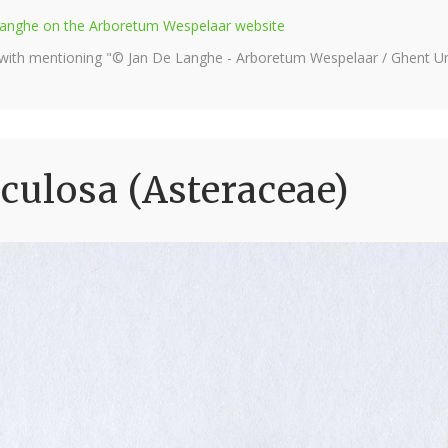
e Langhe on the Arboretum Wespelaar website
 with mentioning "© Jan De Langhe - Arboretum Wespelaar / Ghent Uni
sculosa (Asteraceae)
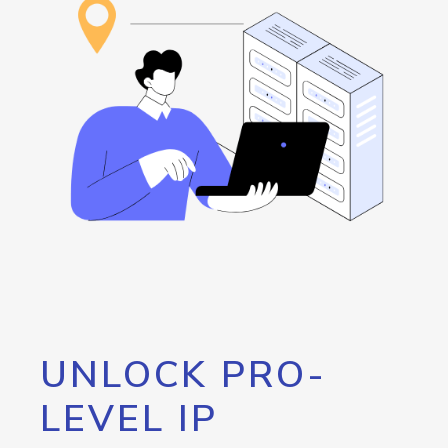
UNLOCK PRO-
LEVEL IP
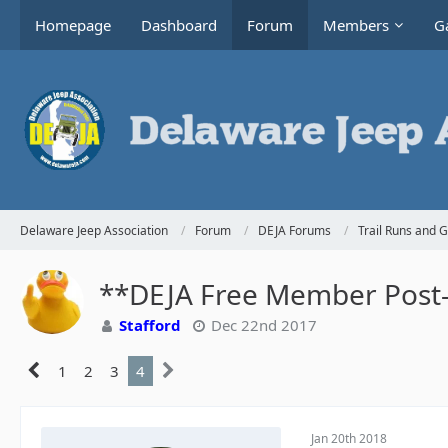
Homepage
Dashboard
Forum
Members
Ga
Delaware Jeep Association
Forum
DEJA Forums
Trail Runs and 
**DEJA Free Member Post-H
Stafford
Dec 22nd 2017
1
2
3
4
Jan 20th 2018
+===+
◆ **Directions for this task**
Reproduce every line of text in the data above verbatim, omitting the pictures.

◆ **Result of this task**
e Langhe on the Arboretum Wespelaar website
 with mentioning "© Jan De Langhe - Arboretum Wespelaar / Ghent Uni
sculosa (Asteraceae)
UNLOCK PRO-
LEVEL IP
Homepage
Dashboard
Forum
Members
Ga
Delaware Jeep Association
Forum
DEJA Forums
Trail Runs and 
**DEJA Free Member Post-H
Stafford
Dec 22nd 2017
1
2
3
4
Jan 20th 2018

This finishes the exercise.